Banks warned of Trojan spree as cyber-criminals get away with US$5m heist
A Trojan heist on 30 US financial institutions that saw cyber-criminals make off with US$5m is a warning shot for Irish banks to be on the lookout for sophisticated threats.
RSA, EMC’s security division, has uncovered plans by a cyber gang to launch a Trojan attack spree on the banks this autumn, making it the largest-ever organised banking Trojan operation.
A Trojan is a type of malware that masquerades as a legitimate file or programme, giving the hacker unauthorised access to a computer to steal information.
The cyber gang plans to deploy the Trojan in an effort to complete fraudulent wire transfers through man-in-the-middle manual session-hijacking scenarios.
Previous incidents involving this Trojan, known as Gozi Prinimalka, handled by RSA appear to corroborate the cyber gang’s claims that, since 2008, their Trojan has been at the source of siphoning US$5m from US bank accounts.
Jason Ward, EMC’s country manager for Ireland, described the attempted heist as a "wake-up call" for Irish banks which need to take urgent steps to protect themselves against new cyber threats that are persistent, dynamic and intelligent.
“Today’s IT organisations are in a constant state of compromise from new sophisticated cyber threats,” Ward explained.
“The world’s cyber threat landscape is evolving at pace. Of the 60m variants of malware in existence today, one-third were created last year.

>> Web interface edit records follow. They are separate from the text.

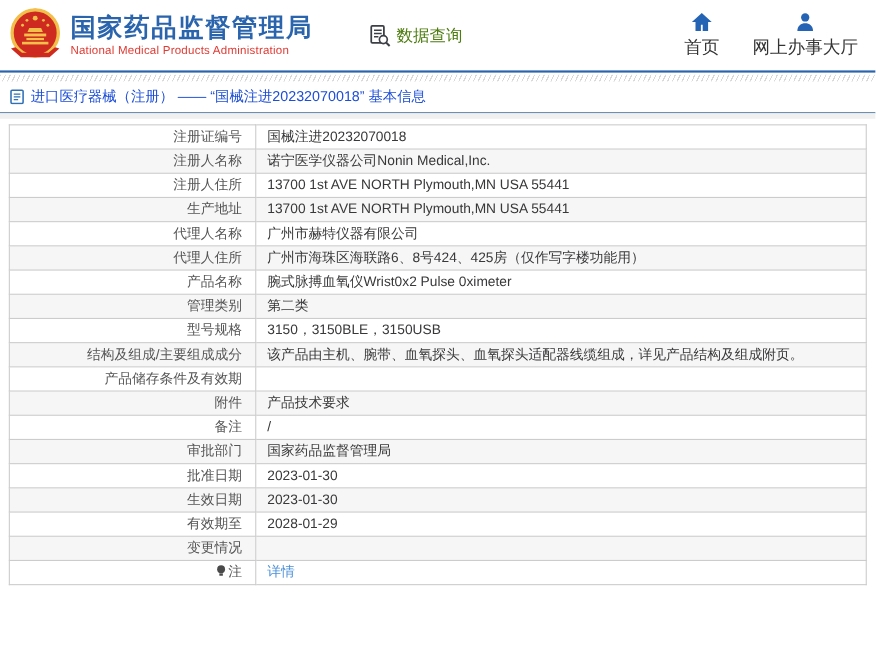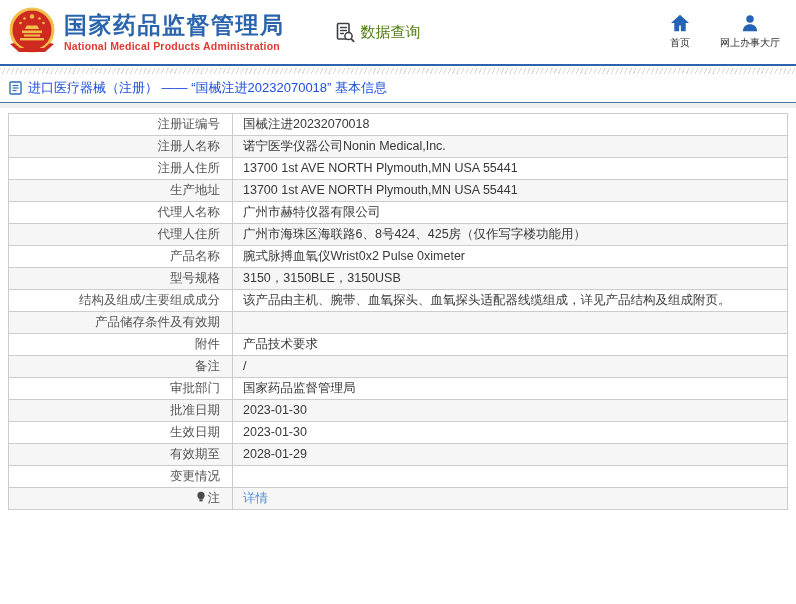--- a/index.html
+++ b/index.html
@@ -5,26 +5,26 @@
   * { margin:0; padding:0; box-sizing:border-box; }
   html,body { width:796px; height:604px; background:#fff; overflow:hidden;
               font-family:"Liberation Sans","DejaVu Sans",sans-serif; }
 
   
   .header { display:flex; align-items:center; height:66px; padding:0 14px 0 8px;
             border-bottom:2px solid #2a64ad; background:#fff; }
   .logo-group { display:flex; align-items:center; gap:8px; }
   .emblem { width:48px; height:52px; flex:0 0 auto; }
   .logo-title { color:#2a64ad; font-size:23px; font-weight:bold; letter-spacing:1.5px; line-height:26px; }
-  .logo-subtitle { color:#e03a33; font-size:10.5px; margin-top:2px; letter-spacing:.2px;font-weight:bold; }
+  .logo-subtitle { color:#e03a33; font-size:10.5px; margin-top:2px; letter-spacing:.2px; }
   .data-query { display:flex; align-items:center; gap:5px; margin-left:50px;
                 font-size:15px; color:#4d7c0f; cursor:pointer; }
   .top-nav { margin-left:auto; display:flex; gap:30px; padding-right:2px; }
   .nav-item { display:flex; flex-direction:column; align-items:center; gap:4px;
-              font-size:10px; color:#333; text-decoration:none; cursor:pointer; }
+              font-size:16px; color:#333; text-decoration:none; cursor:pointer; }
 
   .hatch { height:6px; margin-top:2px;
            background:repeating-linear-gradient(115deg,#d9d9d9 0 1px,transparent 1px 4px); }
 
   
   .breadcrumb { display:flex; align-items:center; gap:6px; height:29px; padding:0 9px;
                 border-bottom:1px solid #4a76a0; color:#1d4ed8; font-size:13px; }
   .gray-strip { height:5px; background:#f0f0f0; }
 
   
@@ -130,20 +130,24 @@
         </tr>
       <tr>
           <td class="label">代理人住所</td>
           <td class="value">广州市海珠区海联路6、8号424、425房（仅作写字楼功能用）</td>
         </tr>
       <tr>
           <td class="label">产品名称</td>
           <td class="value">腕式脉搏血氧仪Wrist0x2 Pulse 0ximeter</td>
         </tr>
       <tr>
+          <td class="label">管理类别</td>
+          <td class="value">第二类</td>
+        </tr>
+      <tr>
           <td class="label">型号规格</td>
           <td class="value">3150，3150BLE，3150USB</td>
         </tr>
       <tr>
           <td class="label">结构及组成/主要组成成分</td>
           <td class="value">该产品由主机、腕带、血氧探头、血氧探头适配器线缆组成，详见产品结构及组成附页。</td>
         </tr>
       <tr>
           <td class="label">产品储存条件及有效期</td>
           <td class="value"></td>

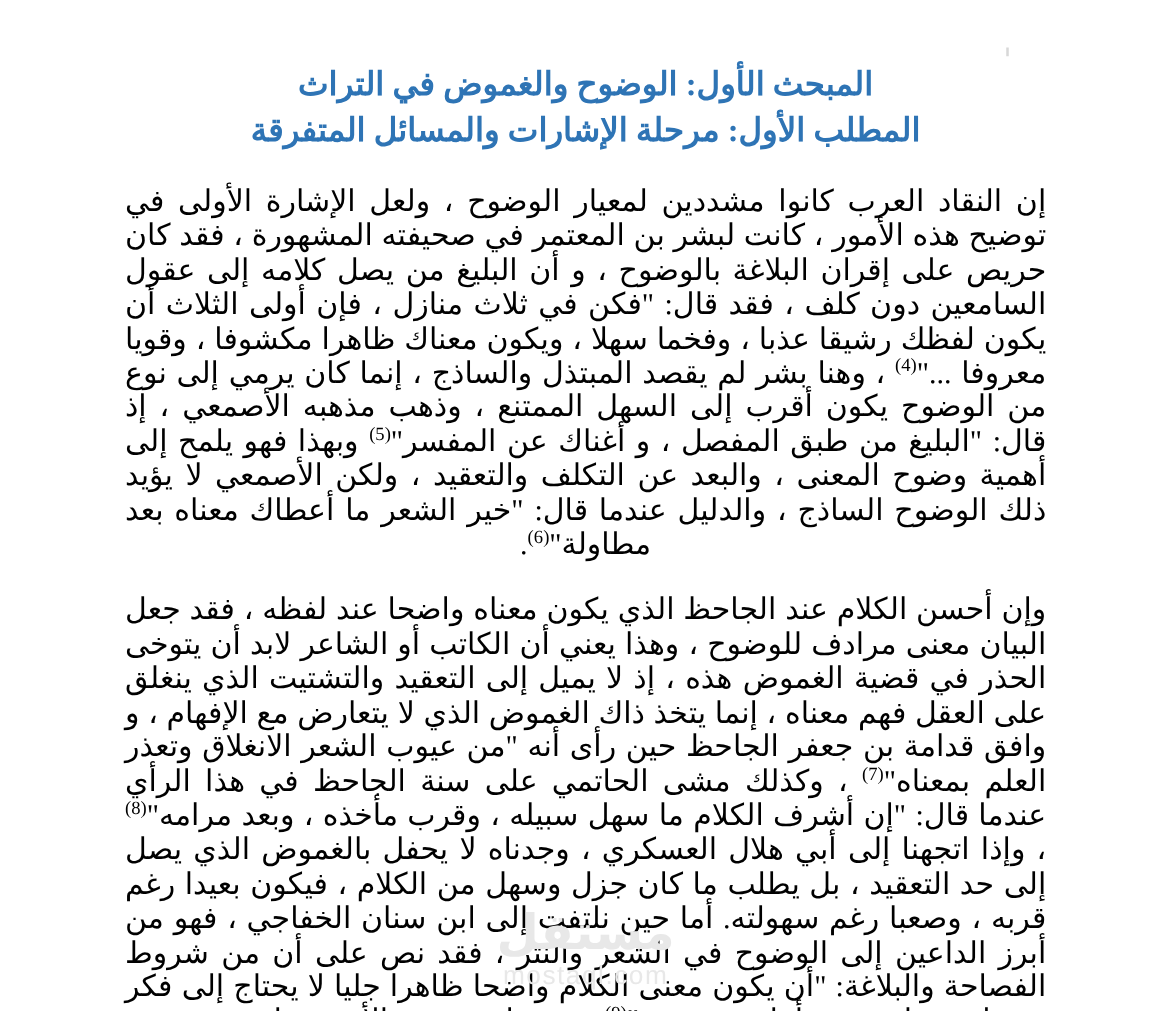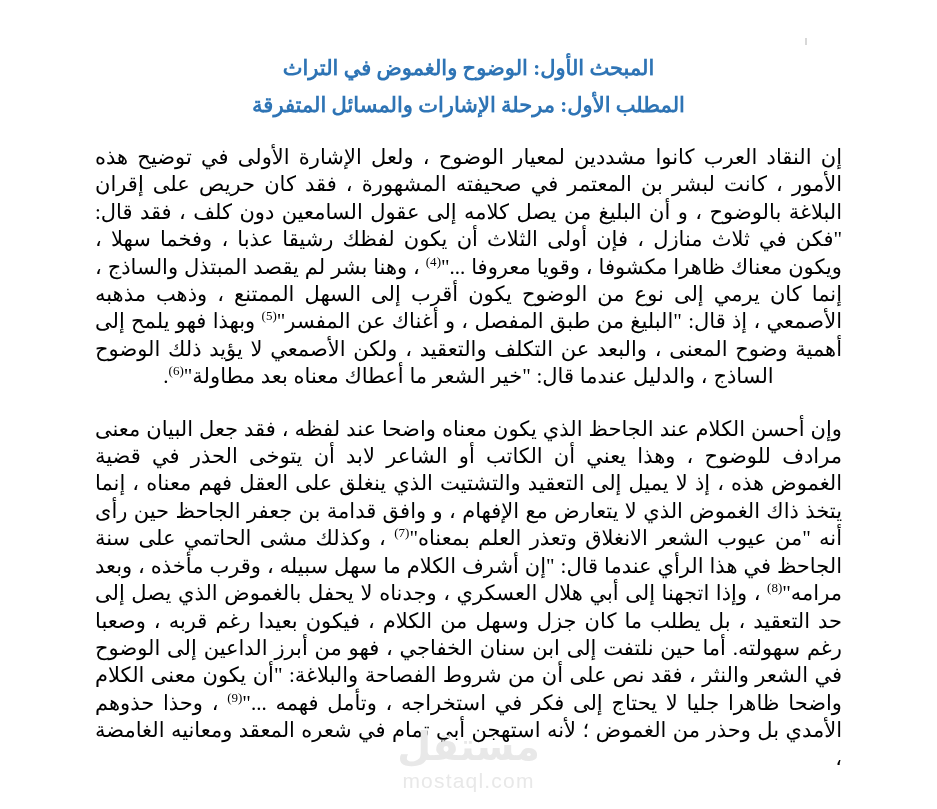--- a/index.html
+++ b/index.html
@@ -44,42 +44,42 @@
   }
   .heading-main,
   .heading-sub {
     color: #2E74B5;
     font-family: "Liberation Serif", "DejaVu Serif", serif;
     font-weight: bold;
     direction: rtl;
     unicode-bidi: isolate;
   }
   .heading-main {
-    font-size: 21px;
+    font-size: 26px;
     line-height: 32px;
     letter-spacing: 0.2px;
   }
   .heading-sub {
-    font-size: 21px;
+    font-size: 26px;
     line-height: 30px;
     margin-top: 6px;
   }
 
   
   .body-area {
     position: absolute;
     top: 141px;
     right: 92px;
     width: 753px;
     direction: rtl;
   }
 
   p.para {
-    margin: 3px;
-    font-size: 21px;
+    margin: 8px;
+    font-size: 24px;
     line-height: 27.4px;
     text-align: justify;
     text-align-last: right;
     direction: rtl;
     unicode-bidi: isolate;
     word-spacing: 0.5px;
     text-justify: inter-word;
   }
   p.para.centered-last {
     text-align-last: center;

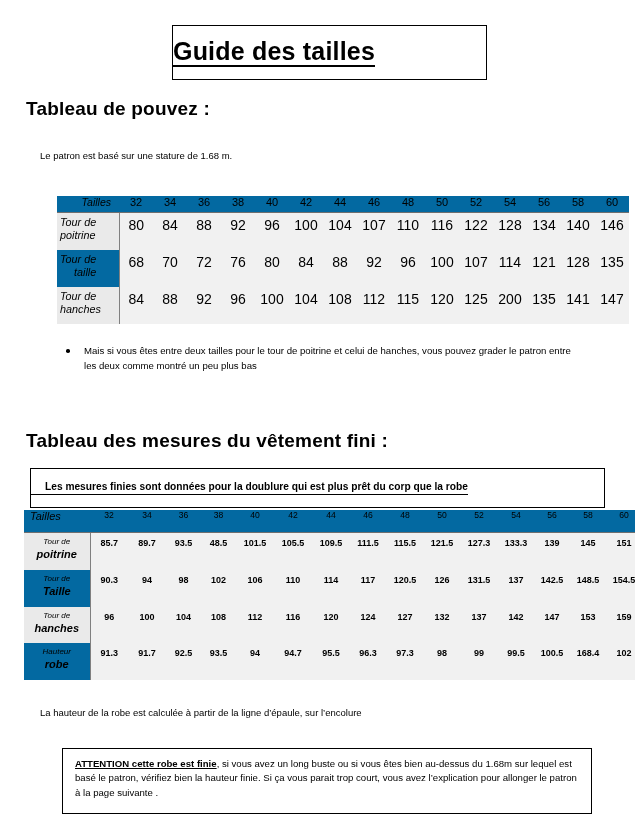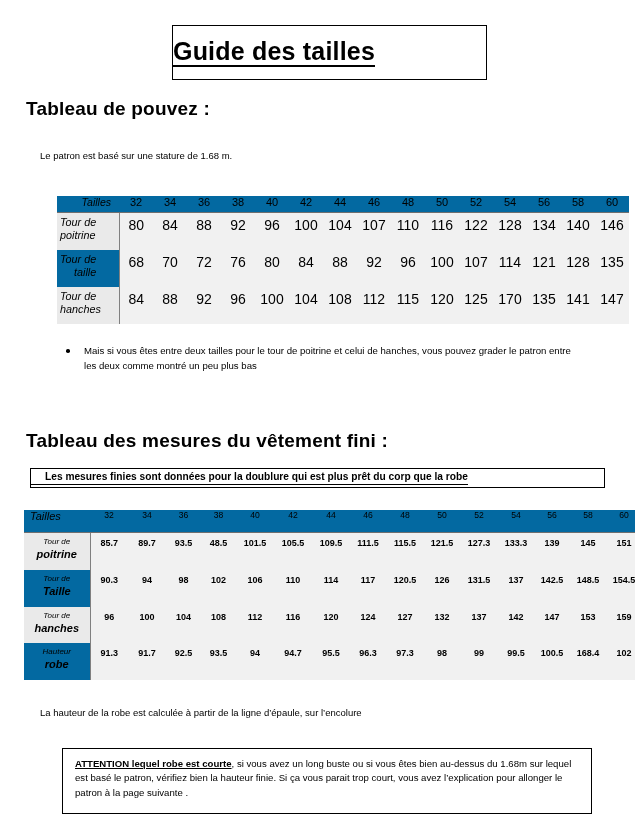--- a/index.html
+++ b/index.html
@@ -91,21 +91,21 @@
   .callout {
     position: absolute;
     border: 1.2px solid #000;
     box-sizing: border-box;
     background: #fff;
   }
   #callout-doublure {
     left: 30px;
     top: 468px;
     width: 575px;
-    height: 20px;
+    height: 40px;
     display: flex;
     align-items: center;
   }
   #callout-doublure .inner {
     font-size: 10.2px;
     font-weight: bold;
     padding-left: 14px;
     border-bottom: 1px solid #000;
     display: inline-block;
     line-height: 1.25;
@@ -329,21 +329,21 @@
       <td class="cell-num shade">88</td>
       <td class="cell-num shade">92</td>
       <td class="cell-num shade">96</td>
       <td class="cell-num shade">100</td>
       <td class="cell-num shade">104</td>
       <td class="cell-num shade">108</td>
       <td class="cell-num shade">112</td>
       <td class="cell-num shade">115</td>
       <td class="cell-num shade">120</td>
       <td class="cell-num shade">125</td>
-      <td class="cell-num shade">170</td>
+      <td class="cell-num shade">200</td>
       <td class="cell-num shade">135</td>
       <td class="cell-num shade">141</td>
       <td class="cell-num shade">147</td>
     </tr>
   </tbody>
 </table>
 
 <ul class="bullets">
   <li>Mais si vous êtes entre deux tailles pour le tour de poitrine et celui de hanches, vous pouvez grader le patron entre les deux comme montré un peu plus bas</li>
 </ul>
@@ -480,15 +480,15 @@
       <td class="cell-num shade">168.4</td>
       <td class="cell-num shade">102</td>
     </tr>
   </tbody>
 </table>
 
 <div class="note" id="note-hauteur">La hauteur de la robe est calculée  à partir de la ligne d’épaule, sur l’encolure</div>
 
 <div class="callout" id="callout-attention">
   <div class="inner">
-    <span class="underline-strong">ATTENTION lequel robe est courte</span><span>, si vous avez un long buste ou si vous êtes bien au-dessus du 1.68m sur lequel est basé le patron, vérifiez bien la hauteur finie. Si ça vous parait trop court, vous avez l’explication pour allonger le patron à la page suivante .</span>
+    <span class="underline-strong">ATTENTION cette robe est finie</span><span>, si vous avez un long buste ou si vous êtes bien au-dessus du 1.68m sur lequel est basé le patron, vérifiez bien la hauteur finie. Si ça vous parait trop court, vous avez l’explication pour allonger le patron à la page suivante .</span>
   </div>
 </div>
 
 </body></html>

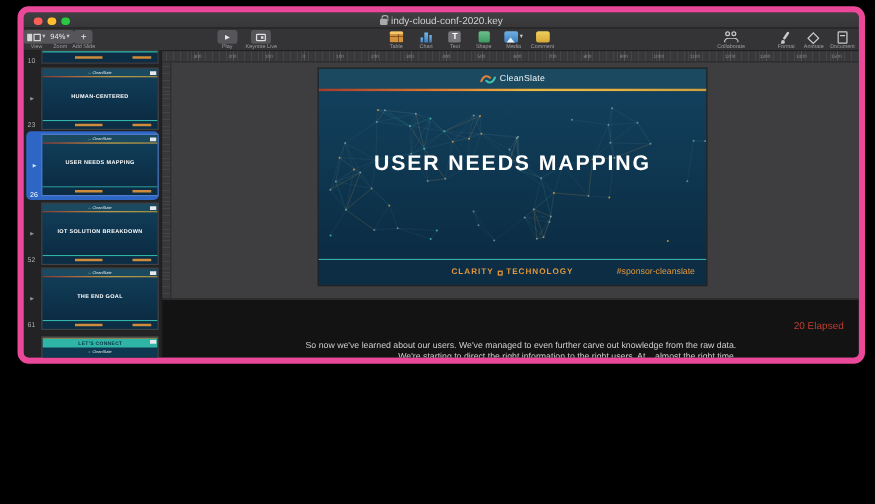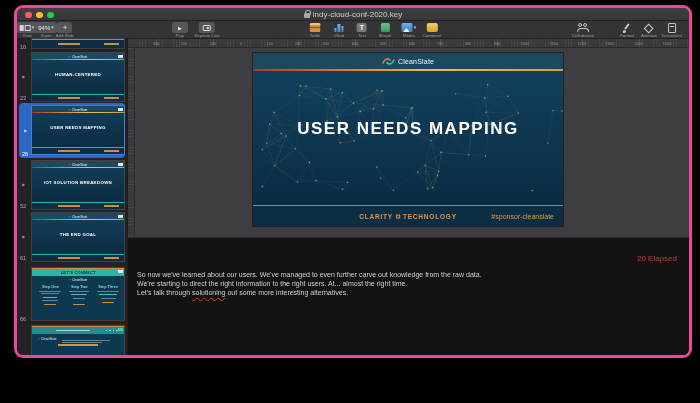--- a/index.html
+++ b/index.html
@@ -1,19 +1,19 @@
 <!DOCTYPE html>
 <html><head>
 <meta charset="utf-8">
 <style>
   * { margin:0; padding:0; box-sizing:border-box; }
   html,body { width:700px; height:403px; background:#000; overflow:hidden;
     font-family:"Liberation Sans", sans-serif; }
-  .window { position:absolute; left:14px; top:5px; width:678px; height:353px;
-    background:#28282a; border-radius:9px; overflow:hidden; border:3px solid #ec4899; }
+  .window { position:absolute; left:14px; top:5px; width:678px; height:286px;
+    background:#28282a; border-radius:9px; overflow:hidden; border:5px solid #ec4899; }
 
   
   .titlebar { position:relative; height:13px; background:linear-gradient(#3f3f41,#373739);
     border-bottom:1px solid #232325; display:flex; align-items:center; justify-content:center; }
   .tlights { position:absolute; left:8px; top:3.5px; display:flex; gap:4.5px; }
   .tl { width:6.5px; height:6.5px; border-radius:50%; }
   .tl.red{ background:#ff5f57; } .tl.yel{ background:#febc2e; } .tl.grn{ background:#28c840; }
   .doc-title { font-size:8px; color:#cfcfcf; display:flex; align-items:center; gap:3px; }
   .lock { width:6px; height:5px; background:#a9a9ab; border-radius:1px; position:relative; margin-top:2px;}
   .lock:before { content:""; position:absolute; left:1px; top:-3px; width:4px; height:4px;
@@ -68,21 +68,21 @@
     background-image:
       repeating-linear-gradient(90deg, #525254 0 0.5px, transparent 0.5px 28.4px),
       repeating-linear-gradient(90deg, #454547 0 0.5px, transparent 0.5px 2.84px);
     background-position:0 bottom; }
   .rlabel { position:absolute; top:0; font-size:7px; color:#8e8e90; transform:translateX(-50%) scale(0.55);
     line-height:9px; }
   .canvas { height:189px; background:#3e3e40; position:relative; }
   .vruler { position:absolute; left:0; top:0; bottom:0; width:7px; background:#39393b;
     border-right:1px solid #2e2e30;
     background-image:repeating-linear-gradient(#454547 0 0.5px, transparent 0.5px 2.84px); }
-  .notes { flex:1; background:#131313; border-top:1px solid #2c2c2e; position:relative; }
+  .notes { flex:1; background:#131313; border-top:1px solid #2c2c2e; position:relative;text-align:right; }
   .notes-text { position:absolute; left:9px; top:32px; font-size:7px; line-height:9px; color:#cfcfcf; width:450px; }
   .squiggle { text-decoration:underline; text-decoration-style:wavy; text-decoration-color:#d8392a;
     text-decoration-thickness:0.8px; text-underline-offset:1.5px; }
   .elapsed { position:absolute; right:12px; top:16px; font-size:8px; color:#c23b2f; }
 
   
   .slide { position:absolute; left:125px; top:5px; width:310px; height:173px;
     box-shadow:0 0 0 1px rgba(0,0,0,.45); display:flex; flex-direction:column; }
   .s-header { height:16px; background:#1b4a60; display:flex; align-items:center; justify-content:center; gap:3px; }
   .logo-swoosh { width:13px; height:9px; display:block; }

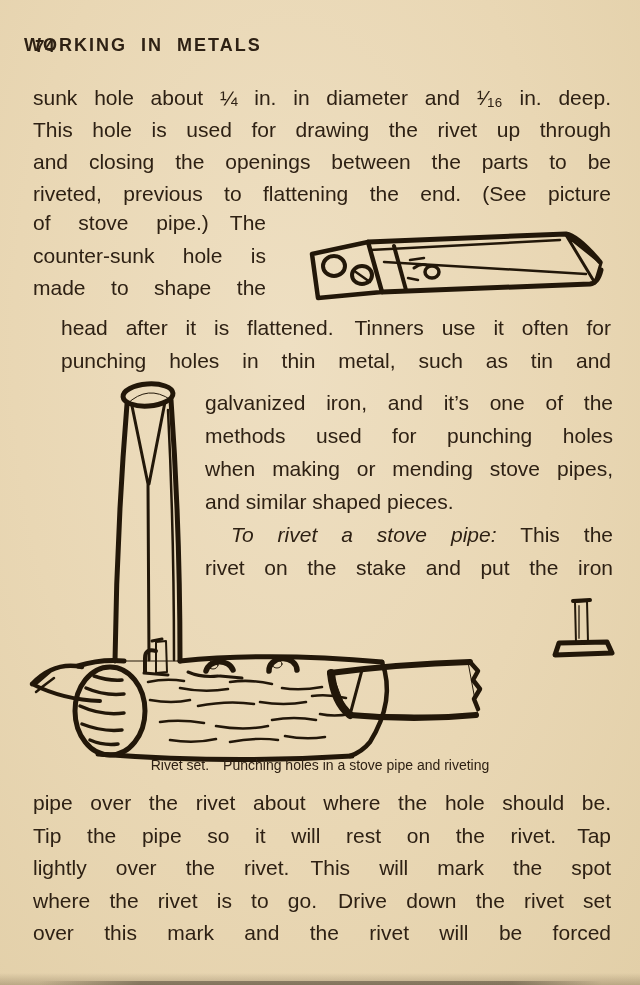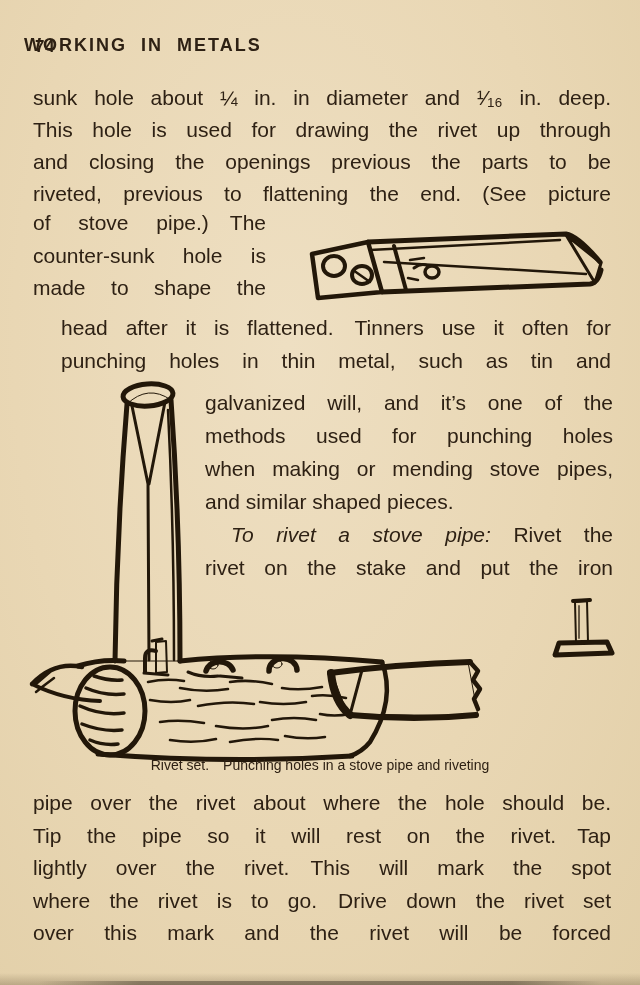--- a/index.html
+++ b/index.html
@@ -57,43 +57,43 @@
 <body>
 
 <div class="page">
 
   <div class="pagenum">74</div>
   <div class="running-title">WORKING IN METALS</div>
 
   <div class="block b1">
     <div class="line">sunk hole about ¼ in. in diameter and ¹⁄₁₆ in. deep.</div>
     <div class="line">This hole is used for drawing the rivet up through</div>
-    <div class="line">and closing the openings previous the parts to be</div>
+    <div class="line">and closing the openings between the parts to be</div>
     <div class="line">riveted, previous to flattening the end. (See picture</div>
   </div>
 
   <div class="block b2">
     <div class="line">of stove pipe.) The</div>
     <div class="line">counter-sunk hole is</div>
     <div class="line">made to shape the</div>
   </div>
 
   <div class="block b3">
     <div class="line">head after it is flattened. Tinners use it often for</div>
     <div class="line">punching holes in thin metal, such as tin and</div>
   </div>
 
   <div class="block b4">
-    <div class="line">galvanized will, and it’s one of the</div>
+    <div class="line">galvanized iron, and it’s one of the</div>
     <div class="line">methods used for punching holes</div>
     <div class="line">when making or mending stove pipes,</div>
     <div class="line noj">and similar shaped pieces.</div>
     <div class="line indent">
       <span class="ital">To rivet a stove pipe:</span>
-      <span>Rivet the</span>
+      <span>This the</span>
     </div>
     <div class="line">rivet on the stake and put the iron</div>
   </div>
 
   <svg class="illus" style="left:298px; top:228px;" width="322" height="84" viewBox="0 0 322 84">
     <g>
       <path d="M14,26 L70,14 L84,64 L20,70 Z" stroke-width="4.5"></path>
       <ellipse cx="36" cy="38" rx="11" ry="10" stroke-width="4"></ellipse>
       <ellipse cx="64" cy="47" rx="10" ry="9" stroke-width="4"></ellipse>
       <path d="M55,42 L72,54" stroke-width="2.5"></path>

Increasingly, the human firewall is being breached, with cyber-criminals shifting their focus from technology to people in a bid to infiltrate companies and governments by exploiting our weaknesses,” he said.
The rise of the botmasters
In a boot camp-style process, accomplice 'botmasters', who control pieces of malware, are selected and trained, becoming entitled to a percentage of the funds they siphon from victims’ bank accounts into mule accounts controlled by the cyber gang.
Each 'botmaster' selects their own ‘investor’ who will put down the money needed to buy equipment for the operation - servers, laptops and so on - with the incentive of sharing in the illicit profits.
The gang and a long list of other accomplices will reap their share of the spoils, including the money-mule herder and malware developers.
“This plot shows that Irish organisations, including banks, need to defend themselves from attack through intelligence-driven information security, collecting reliable cyber security data and researching prospective cyber adversaries to better understand risk and learn about why and how attacks occur.
“New skills must be developed in the IT team to produce and analyse intelligence and identify normal and abnormal system and end-user behaviour. Organisations must continuously monitor IT systems, restrict network access to privileged users, limit or block access to high-risk websites or social networks, and make investment in IT security an executive leadership priority.
“We need to stay ahead of a new generation of cyber-criminals whose sophisticated attacks are part of a pattern of organised crime, espionage and terrorism,” Ward warned.